A Stronger Foundation for Deployments, Backups, Privacy, and Project Pages
This was a foundation sprint. Instead of one headline feature, we tightened the product around the workflows people hit first: signing in, creating a project, recovering broken deploys, showing a good public page, and trusting that the platform will not silently lose operational data.
Easier Access from Synth Cabal and Google
Telegram users coming from Synth Cabal can now open VibeNest without a separate account setup step. The flow provisions or resolves the owner automatically, creates a secure magic-link login, and treats Telegram-origin users as confirmed without granting the normal email-registration bonus twice.
Google OAuth is also ready for production use. The consent screen, privacy-policy references, and sign-in flow were aligned so Google login feels like a first-class path instead of a test integration.
Smarter Project Creation
New projects now default to automatic build-pack detection. VibeNest checks common project signals first, can fall back to an LLM when the repository is ambiguous, and still has a safe default when neither path gives a confident answer.
For monorepos, the single "New Project" flow now detects workspace structure and offers a clear choice: analyze as a group or deploy only the root. That keeps the first screen simpler while still supporting larger repositories.
AI Rescue with User Consent
Failed deployments now have a better recovery path. Instead of silently applying an AI-generated fix, VibeNest stores a diagnosis and shows it to the project owner with Apply and Ignore actions.
This matters because deployment fixes can change build commands, base directories, ports, branches, or environment settings. The platform can still help, but the user stays in control before anything is changed.
Admins also gained a rescue dashboard with spend, attempts, acceptance rate, pending fixes, CSV export, and alerts if daily rescue spend crosses the configured threshold.
Project Pages Became More Useful
The wiki improvement workflow was consolidated into one "Make it Nice" action with checkboxes. Instead of separate buttons for refresh, design, SEO, and real-data SEO, owners now choose the improvements they want in one modal and see progress in one place.
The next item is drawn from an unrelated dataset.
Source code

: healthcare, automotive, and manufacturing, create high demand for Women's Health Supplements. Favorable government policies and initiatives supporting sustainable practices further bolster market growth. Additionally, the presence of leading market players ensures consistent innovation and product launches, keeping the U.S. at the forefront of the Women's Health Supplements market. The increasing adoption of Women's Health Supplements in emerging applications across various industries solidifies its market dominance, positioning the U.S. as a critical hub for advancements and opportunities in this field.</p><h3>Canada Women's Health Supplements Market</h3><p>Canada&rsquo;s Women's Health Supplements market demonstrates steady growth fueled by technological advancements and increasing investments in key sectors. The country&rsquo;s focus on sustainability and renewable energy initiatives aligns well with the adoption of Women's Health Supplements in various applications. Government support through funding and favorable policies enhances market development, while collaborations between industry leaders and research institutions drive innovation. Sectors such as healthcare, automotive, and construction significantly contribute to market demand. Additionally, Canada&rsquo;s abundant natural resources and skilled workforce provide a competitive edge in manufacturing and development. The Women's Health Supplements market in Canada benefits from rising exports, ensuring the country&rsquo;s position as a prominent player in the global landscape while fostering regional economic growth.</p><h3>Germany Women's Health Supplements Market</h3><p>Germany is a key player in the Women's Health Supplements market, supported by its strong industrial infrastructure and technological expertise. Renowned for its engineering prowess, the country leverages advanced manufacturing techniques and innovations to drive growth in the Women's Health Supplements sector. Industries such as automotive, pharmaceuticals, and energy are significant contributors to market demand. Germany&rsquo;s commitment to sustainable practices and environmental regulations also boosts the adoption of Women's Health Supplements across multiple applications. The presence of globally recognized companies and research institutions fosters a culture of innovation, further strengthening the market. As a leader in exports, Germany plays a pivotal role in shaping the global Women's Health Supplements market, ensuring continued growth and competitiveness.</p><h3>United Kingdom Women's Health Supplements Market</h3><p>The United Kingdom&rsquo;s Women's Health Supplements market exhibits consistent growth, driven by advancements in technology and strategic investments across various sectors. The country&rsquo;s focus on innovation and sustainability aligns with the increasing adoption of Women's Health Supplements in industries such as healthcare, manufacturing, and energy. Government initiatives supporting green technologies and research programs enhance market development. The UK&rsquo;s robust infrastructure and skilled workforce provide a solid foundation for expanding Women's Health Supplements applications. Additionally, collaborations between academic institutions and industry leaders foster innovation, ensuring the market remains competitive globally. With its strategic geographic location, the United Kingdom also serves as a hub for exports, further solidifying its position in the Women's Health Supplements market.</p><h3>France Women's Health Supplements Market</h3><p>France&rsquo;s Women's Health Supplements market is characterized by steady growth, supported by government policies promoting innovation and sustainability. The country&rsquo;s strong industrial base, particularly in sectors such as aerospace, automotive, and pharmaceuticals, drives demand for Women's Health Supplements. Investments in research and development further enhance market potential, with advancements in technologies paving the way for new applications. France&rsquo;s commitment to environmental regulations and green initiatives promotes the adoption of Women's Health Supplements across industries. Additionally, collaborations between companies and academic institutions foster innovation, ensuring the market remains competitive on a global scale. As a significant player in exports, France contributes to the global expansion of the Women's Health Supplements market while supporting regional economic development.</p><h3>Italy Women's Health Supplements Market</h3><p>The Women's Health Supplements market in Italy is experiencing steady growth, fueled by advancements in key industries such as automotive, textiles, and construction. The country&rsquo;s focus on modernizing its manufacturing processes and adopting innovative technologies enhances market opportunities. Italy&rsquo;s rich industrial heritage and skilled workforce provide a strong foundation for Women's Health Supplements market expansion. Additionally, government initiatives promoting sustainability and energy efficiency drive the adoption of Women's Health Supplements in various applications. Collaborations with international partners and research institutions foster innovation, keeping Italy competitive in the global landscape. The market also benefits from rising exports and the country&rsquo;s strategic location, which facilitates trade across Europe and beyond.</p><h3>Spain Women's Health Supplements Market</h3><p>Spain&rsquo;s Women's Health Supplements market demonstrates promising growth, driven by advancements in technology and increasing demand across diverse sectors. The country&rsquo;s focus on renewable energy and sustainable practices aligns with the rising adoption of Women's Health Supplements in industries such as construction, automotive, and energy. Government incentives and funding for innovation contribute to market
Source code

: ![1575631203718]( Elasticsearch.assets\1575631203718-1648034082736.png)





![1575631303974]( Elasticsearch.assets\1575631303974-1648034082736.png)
AI-generated CTA buttons on beautified pages now point to the live app when the app is running. They also receive tracking parameters so owners can see which calls to action actually drive traffic.
Later in the sprint, CTA tracking became more precise: duplicate button labels get unique utm_content values, project-subdomain visits are tracked correctly, and the stats page can separate wiki traffic from live-app traffic.
Better Backup and Operational Safety
Backups now have a watchdog. A daily service checks PostgreSQL, ClickHouse, environment backups, and restore-drill freshness, then notifies admins if anything is stale, failed, or suspiciously small.
This was added after discovering that a backup file could be "fresh" but only contain an error message. Freshness alone is not enough; the watchdog now checks size and restore-test recency too.
Deployments also became safer: the production deploy script can re-exec itself after pulling a newer version, preventing half-old shell runs when the deploy script changes during deployment.
Privacy, Account Deletion, and Admin Controls
The privacy policy was brought closer to the real product. Data categories, third-party services, retention windows, and GDPR rights are now more explicit.
Users can delete personal data through the account area, with billing records anonymized where tax retention requires keeping transaction history. Admins also gained safer controls for bulk user soft-delete and project blocking, including owner notifications and visible block history.
What This Enables
The sprint made VibeNest less fragile at the edges: fewer dead CTAs, fewer silent backup failures, fewer confusing first-deploy paths, and a clearer contract around AI fixes. That foundation matters before scaling up acquisition, because the first project experience now has more guardrails built in.